Trapped Gas Saturation Measurements: New Perspectives

Abstract

Abstract When a gas reservoir is overlying an aquifer, water will imbibe into the gas-saturated zone with the onset of gas production, trapping a certain amount of gas. This mechanism is expected to occur in a super giant field in Mozambique that hosts over 80 TCF of natural gas in place. The observed laboratory variations in trapped gas saturation represent one of the main uncertainties in the recoverable reserves of the field. Two laboratory methods for estimating this quantity are compared: one is the classic test in which core samples are immersed in a liquid and undergo a spontaneous imbibition measurement. The other is a new method that involves a series of forced imbibitions and combines centrifuge and NMR measurements. While the standard method produces countercurrent imbibition data, the new method generates co-current results. These are more representative of the reservoir process and tend to be more optimistic. The data analysis process involves the estimation of two critical Bond numbers: one is the classic value for the mobilization of trapped blobs of residual gas, the other sets the boundary between countercurrent and co-current imbibition regimes.

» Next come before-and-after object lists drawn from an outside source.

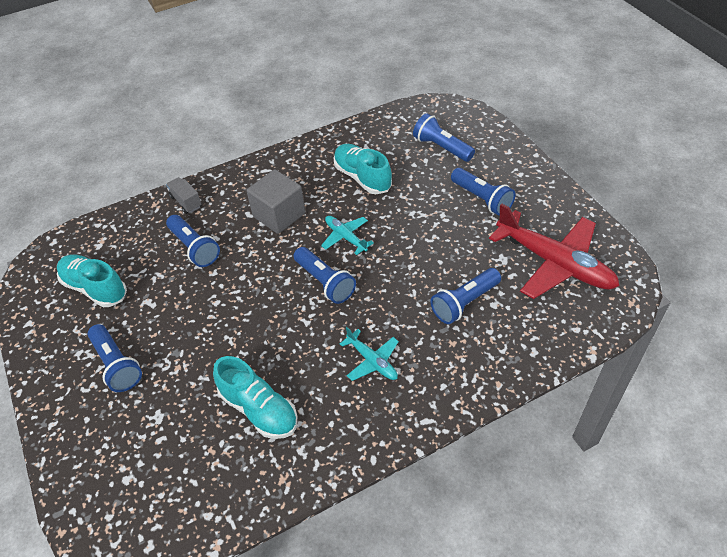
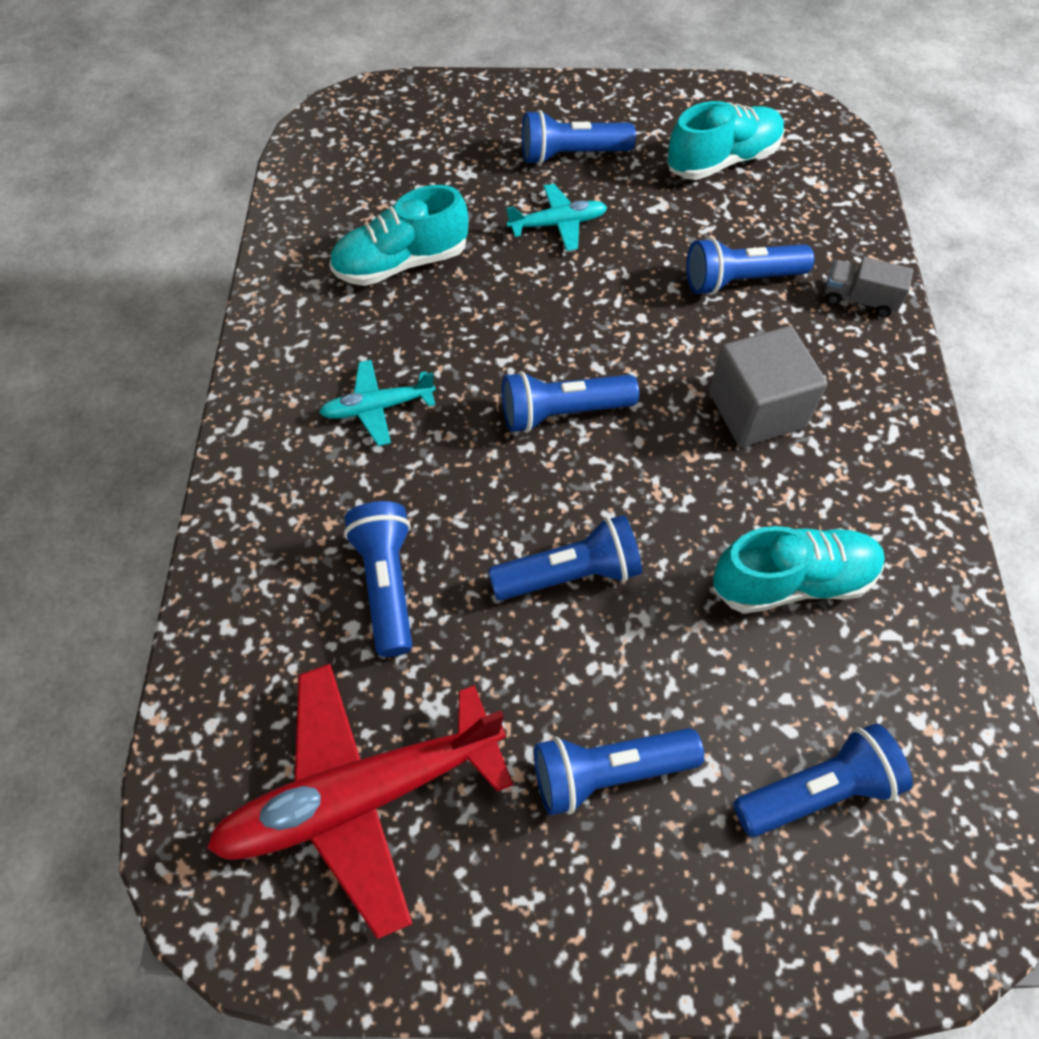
camera: 115 degrees right, 10 degrees up
(186, 202) = (859, 299): grey truck -> grey truck turned 150 degrees counterclockwise
(346, 237) = (643, 482): turquoise plane -> turquoise plane (557, 224)
(410, 243) = (569, 574): none -> blue flashlight

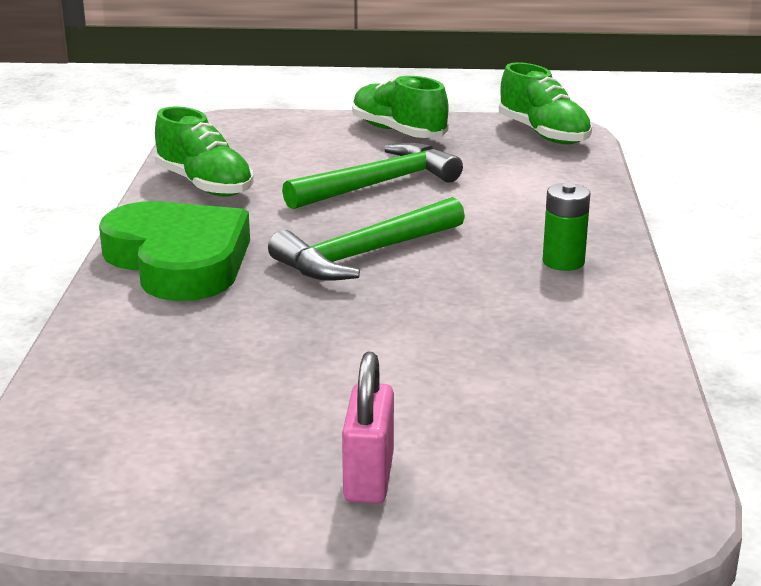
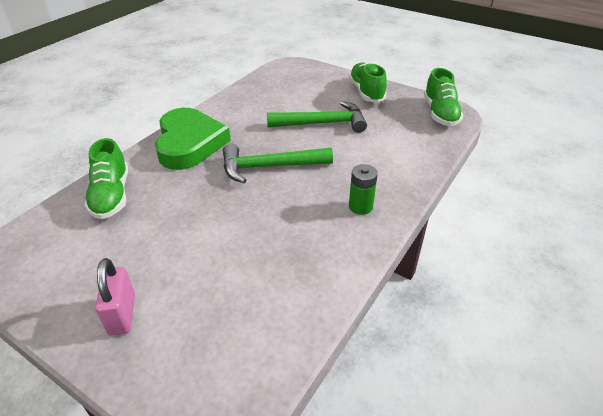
camera: 30 degrees right, 15 degrees up
(205, 185) = (246, 101): green shoe -> green shoe (111, 196)
(368, 478) = (122, 314): pink padlock -> pink padlock turned 45 degrees counterclockwise

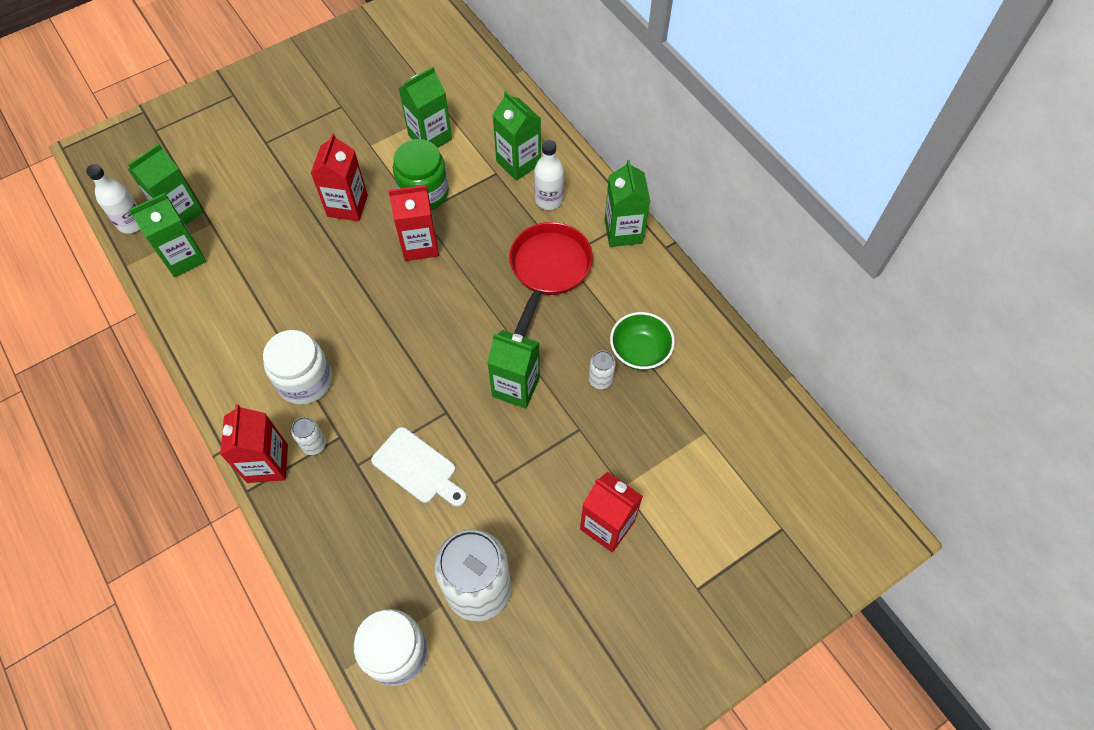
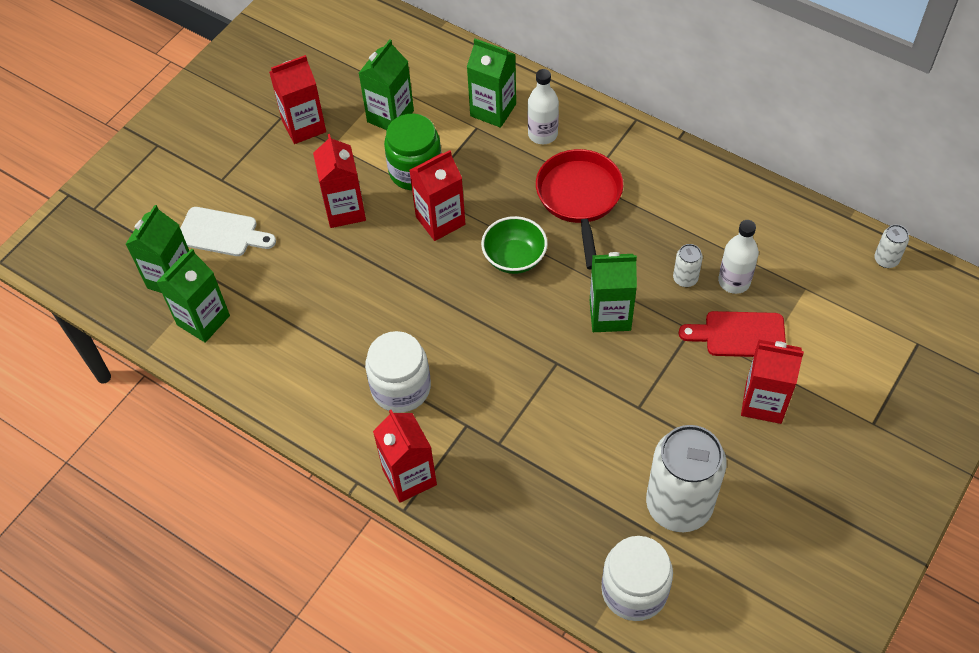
camera: 20 degrees left, 5 degrees down
(131, 223) = (125, 307): white bottle -> white bottle (734, 281)
(314, 444) = (445, 442): white can -> white can (886, 260)
(355, 120) = (304, 126): none -> red carton
(418, 468) = (559, 423): white cutting board -> white cutting board (222, 233)
(620, 452) = (739, 335): none -> red cutting board
(623, 231) = (630, 138): green carton -> none
(639, 351) = (707, 240): green bowl -> green bowl (514, 258)

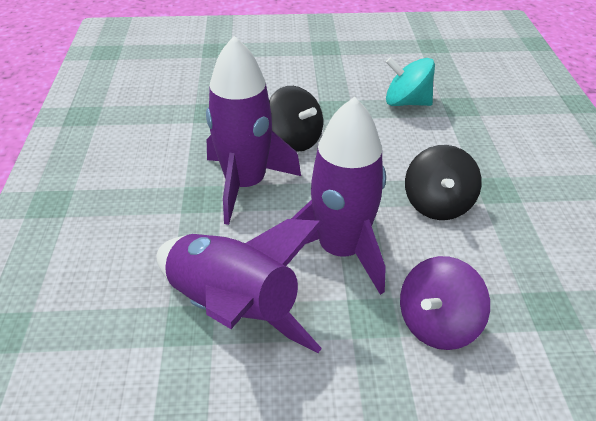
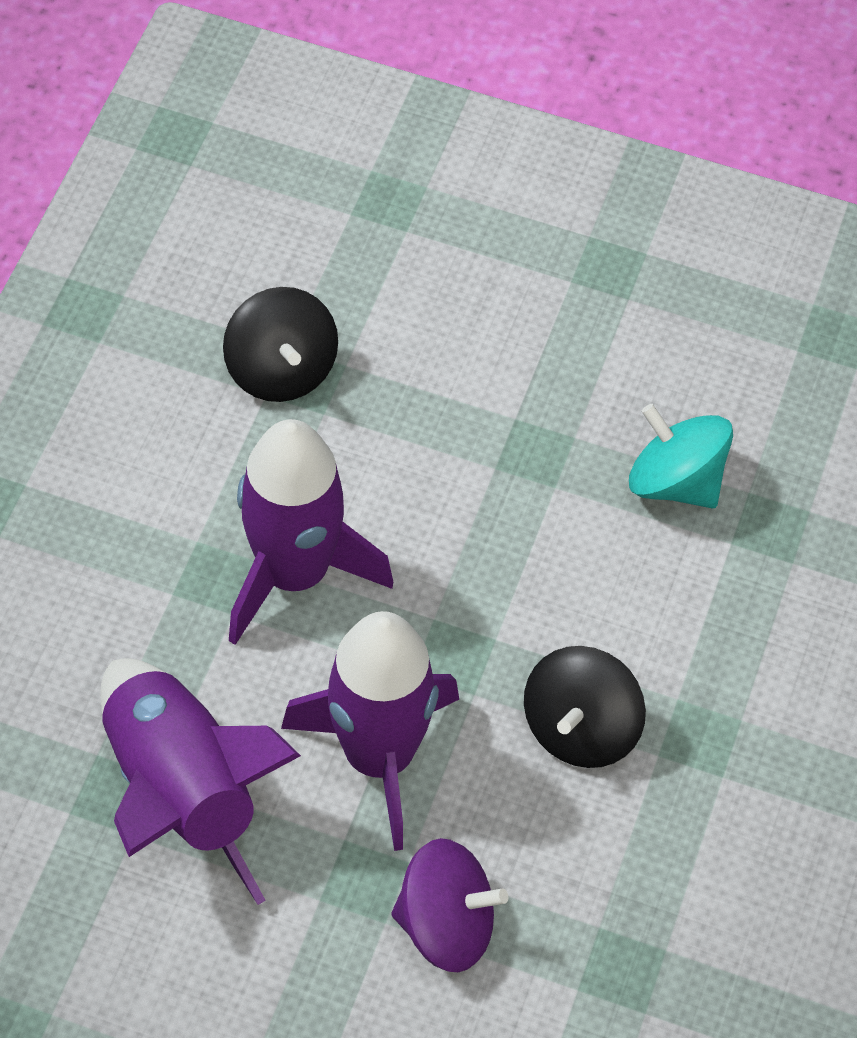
camera: 20 degrees right, 15 degrees up
(294, 139) = (422, 501): black spinning top -> black spinning top (281, 370)
(437, 323) = (446, 925): purple spinning top -> purple spinning top turned 150 degrees counterclockwise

Representative trapped gas saturation results are obtained only for Bond numbers lying between the two critical values. The new method is validated by the log data acquired in the two reservoirs under examination below the gas water contact, where immobile gas saturations are observed. Being caused by the rise of a paleo-contact, the observed saturations are considered to be representative of the trapped saturations that will form in the reservoir when production starts and taken as a reference for the lab measurements.